Try and name major local (or even national) climate or environment leaders and advocates from among our political leaders, no names come to mind.

Listen to the self-promotion of those planning to run for public office in the next elections. No one even mentions climate disruptions, or the threats of extinction the world faces. No one mentions all the research reports on finding micro- and nanoplastics in human blood, in organs of the body, in the fish we eat, the water we drink, (this same June, microplastic particles were found in the penises of men with erectile dysfunction!) — even as every vendor, store, and supermarket hands out many thousands of single-use plastic bags a day in blatant violation of existing ordinances and laws.

Now there’s a “root cause” for you.

Of course, because June has been Environment Month in the Philippines since 1988 (Thank you, President Cory), there are obligatory activities and celebrations, this year, a video music-making contest, a video poster, clean-ups, tree and mangrove planting, youth camps, seminars, awards, of course. All good, all done before, without lasting effects: solid waste is still everywhere, open burning of wastes (particulates!), cigarette butts everywhere, more fossil-fueled vehicles than ever, the mountains still as bald as ever, humans still mindlessly consuming (Shop like a Billionaire!) and generating waste.

For most people, and apparently, politicians, too, environment problems are annoying but the responsibility of somebody else, not theirs.

Most people want to concentrate on their personal desires and amusements. And anyway, the more dire prospects of climate disruption are thought to be in the far distance, and of no immediate urgency.
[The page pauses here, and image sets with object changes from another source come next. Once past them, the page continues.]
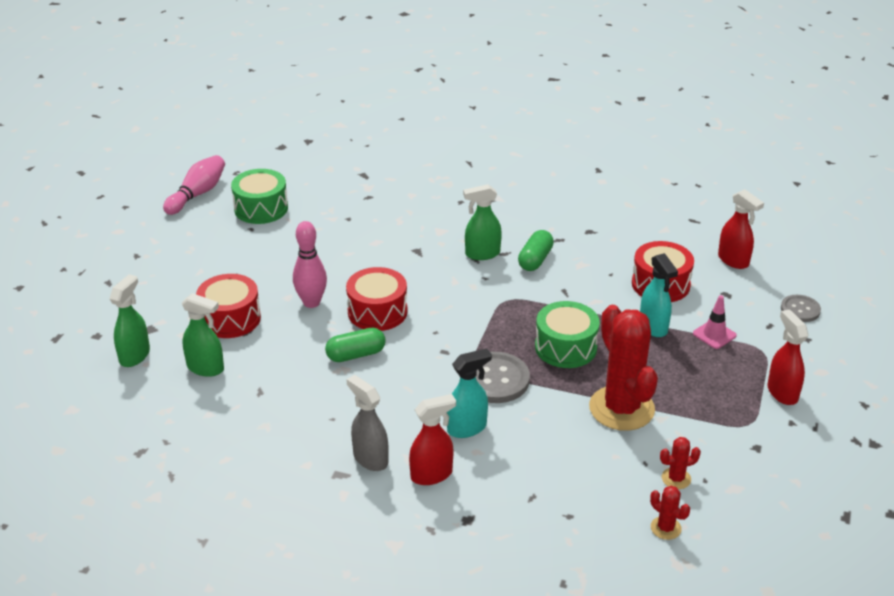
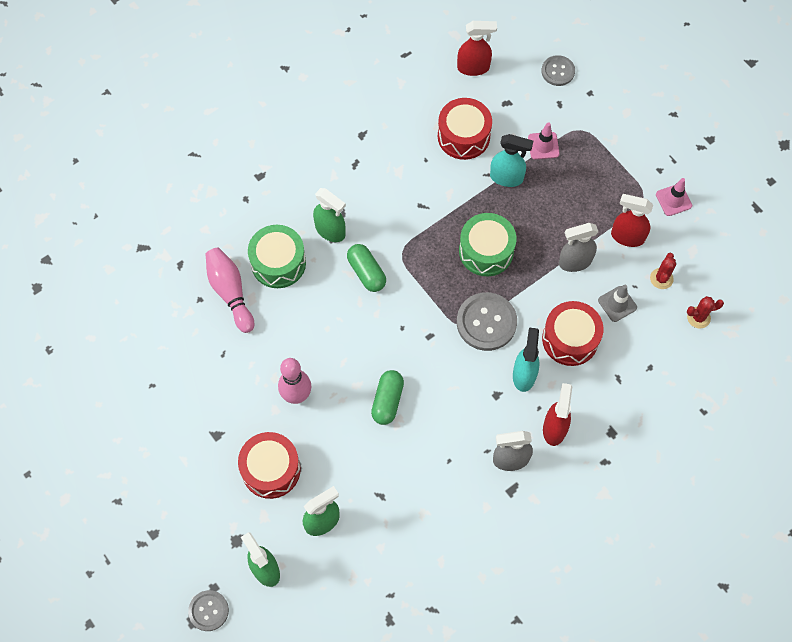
camera: 55 degrees left, 30 degrees up
(73, 342) = (208, 611): none -> grey button
(197, 194) = (58, 401): pink bowling pin -> pink bowling pin (230, 292)
(261, 208) = (127, 360): green drum -> green drum (278, 263)
(377, 312) = (346, 354): red drum -> red drum (570, 339)
(482, 254) = (330, 231): green spray bottle -> green spray bottle turned 75 degrees counterclockwise
(535, 260) = (368, 198): green capsule -> green capsule (366, 272)
(611, 459) = (617, 304): none -> grey traffic cone
(621, 408) = (574, 262): red cactus -> grey spray bottle
(772, 447) = (673, 200): none -> pink traffic cone
(782, 392) = (629, 152): red spray bottle -> red spray bottle (627, 237)

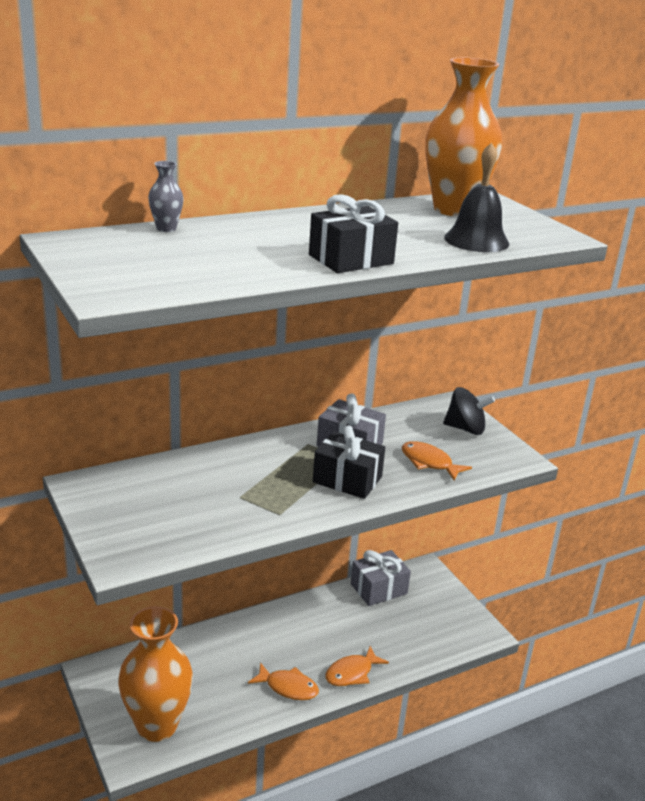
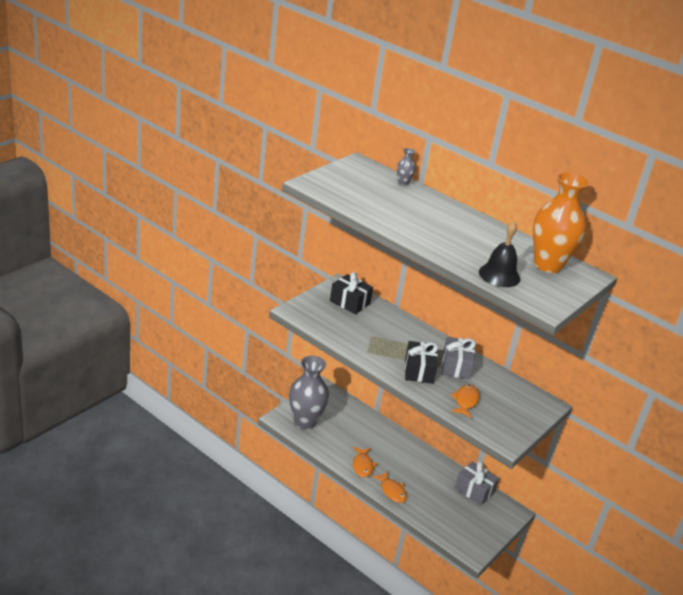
camera: 65 degrees right, 5 degrees up
(157, 726) = (305, 422): orange vase -> grey vase
(351, 259) = (420, 237): black gift -> black gift (350, 302)
(352, 673) = (392, 491): orange fish -> orange fish turned 150 degrees counterclockwise
(465, 429) = (521, 413): black spinning top -> none

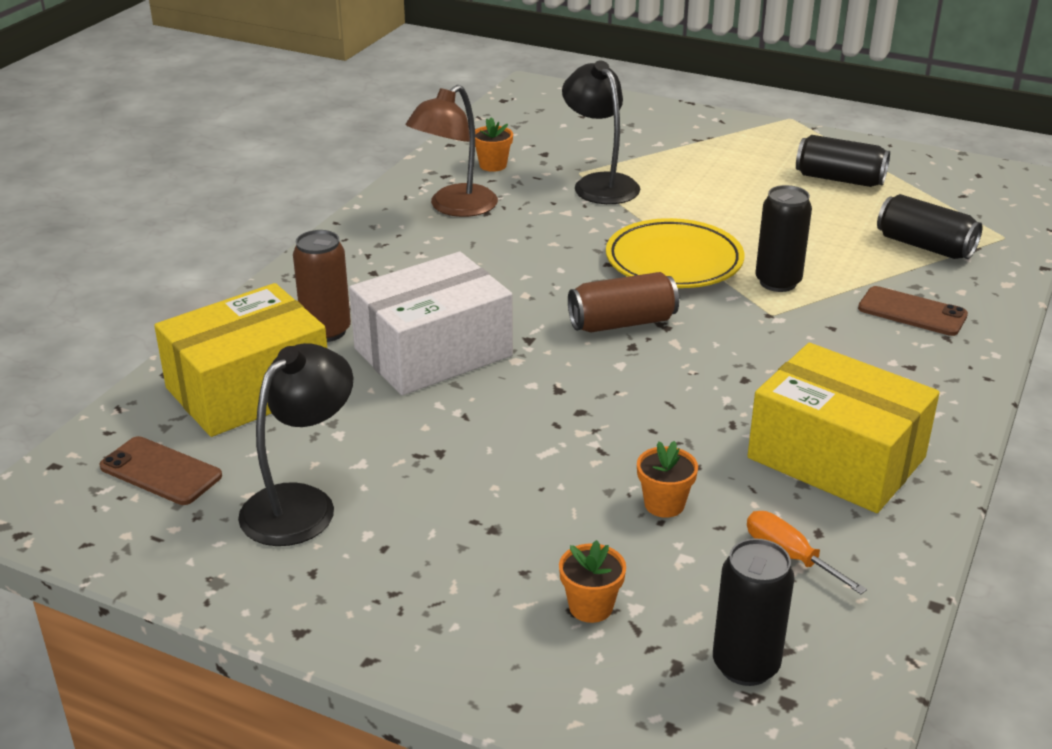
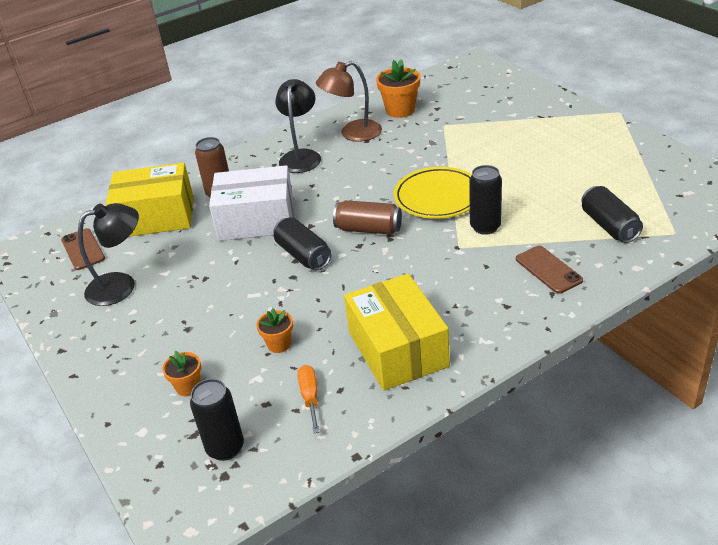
camera: 35 degrees right, 5 degrees up
(493, 165) = (400, 110): orange flower pot -> orange flower pot, size x1.70
(600, 183) = (448, 135): black lamp -> black lamp (301, 156)
(839, 179) = (604, 164): black can -> black can (303, 255)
And if things get really bad, surely, human ingenuity will come up with techno-fixes. But what if they don’t?

There’s a category of scientists and advocates called “doomers” who interpret the most complex and updated climate data to find that tipping points and breaches of planetary boundaries are not likely to be reversed, and that the destruction of ecosystems and the natural world will happen.

A post-human planet is imagined where, without the destructive humans, maybe the earth will regenerate, and become something new — like what happened after past extinctions.

But even doomers, like mathematician Dr. Eliot Jacobson, say they love the earth, and are endlessly sad that this wonderful planet, and all the glorious things that some humans created, the wonders and beauties of the natural world will disappear, with no one to remember them.

There’s a strong counter-movement, of course, of others who say there is still time to correct our dangerous current trajectory, and to remedy problems.

But as I listen and learn from online climate science lectures, debates, and reports on such matters as the Atlantic meridional overturning circulation (creating ocean currents), the melting of polar and Greenland ice, atmospheric aerosols, species loss, and more, it can be overwhelming to know what the earth is going through, what humans have done.

It is frightening, and it is sad to no longer be able to say the word “future” for the earth to our children and grandchildren, without knowing what that future will be like.